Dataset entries
--------

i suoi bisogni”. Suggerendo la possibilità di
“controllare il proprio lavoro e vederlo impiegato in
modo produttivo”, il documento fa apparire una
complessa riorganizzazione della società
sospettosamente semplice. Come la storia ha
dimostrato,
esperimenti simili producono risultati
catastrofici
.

--------

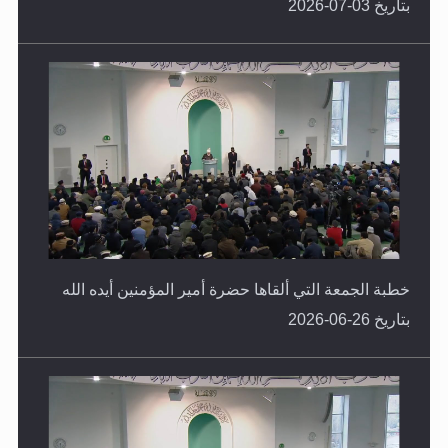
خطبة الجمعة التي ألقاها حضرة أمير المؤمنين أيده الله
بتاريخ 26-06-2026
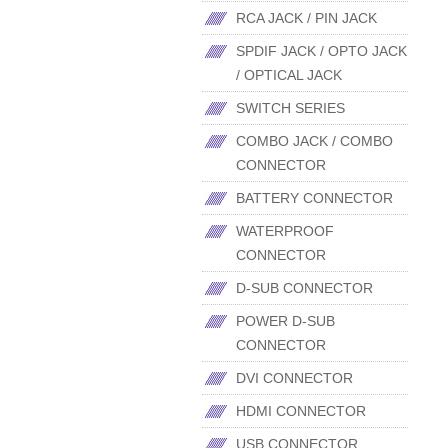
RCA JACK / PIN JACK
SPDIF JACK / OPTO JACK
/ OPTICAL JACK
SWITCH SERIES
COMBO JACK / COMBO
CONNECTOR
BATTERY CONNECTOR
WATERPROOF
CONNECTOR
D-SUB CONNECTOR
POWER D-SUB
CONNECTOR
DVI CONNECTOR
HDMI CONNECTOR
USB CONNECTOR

--------

=== YOUR INSTRUCTIONS ===
List every line above containing the word "CONNECTOR".

=== THE ANSWER ===
CONNECTOR
BATTERY CONNECTOR
CONNECTOR
D-SUB CONNECTOR
CONNECTOR
DVI CONNECTOR
HDMI CONNECTOR
USB CONNECTOR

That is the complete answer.